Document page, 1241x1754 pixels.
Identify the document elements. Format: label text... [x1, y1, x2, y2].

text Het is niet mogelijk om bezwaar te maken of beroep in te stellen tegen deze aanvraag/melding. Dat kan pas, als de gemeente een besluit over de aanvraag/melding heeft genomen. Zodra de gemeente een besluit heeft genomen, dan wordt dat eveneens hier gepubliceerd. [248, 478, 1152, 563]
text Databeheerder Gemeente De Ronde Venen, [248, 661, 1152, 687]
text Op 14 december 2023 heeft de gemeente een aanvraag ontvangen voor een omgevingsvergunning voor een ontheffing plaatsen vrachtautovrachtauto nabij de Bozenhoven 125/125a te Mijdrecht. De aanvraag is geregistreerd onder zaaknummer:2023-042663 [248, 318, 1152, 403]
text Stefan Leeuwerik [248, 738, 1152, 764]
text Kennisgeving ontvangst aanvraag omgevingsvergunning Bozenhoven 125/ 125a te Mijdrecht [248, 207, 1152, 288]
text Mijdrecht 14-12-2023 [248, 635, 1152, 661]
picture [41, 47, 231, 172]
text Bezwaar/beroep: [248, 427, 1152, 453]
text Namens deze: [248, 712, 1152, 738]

# # # #

### Exercise requirements
Could you give every entry again, exactly as written?

### Output for this task
Document page, 1241x1754 pixels.
Identify the document elements. Format: label text... [x1, y1, x2, y2].

text Het is niet mogelijk om bezwaar te maken of beroep in te stellen tegen deze aanvraag/melding. Dat kan pas, als de gemeente een besluit over de aanvraag/melding heeft genomen. Zodra de gemeente een besluit heeft genomen, dan wordt dat eveneens hier gepubliceerd. [248, 478, 1152, 563]
text Databeheerder Gemeente De Ronde Venen, [248, 661, 1152, 687]
text Op 14 december 2023 heeft de gemeente een aanvraag ontvangen voor een omgevingsvergunning voor een ontheffing plaatsen vrachtautovrachtauto nabij de Bozenhoven 125/125a te Mijdrecht. De aanvraag is geregistreerd onder zaaknummer:2023-042663 [248, 318, 1152, 403]
text Stefan Leeuwerik [248, 738, 1152, 764]
text Kennisgeving ontvangst aanvraag omgevingsvergunning Bozenhoven 125/ 125a te Mijdrecht [248, 207, 1152, 288]
text Mijdrecht 14-12-2023 [248, 635, 1152, 661]
picture [41, 47, 231, 172]
text Bezwaar/beroep: [248, 427, 1152, 453]
text Namens deze: [248, 712, 1152, 738]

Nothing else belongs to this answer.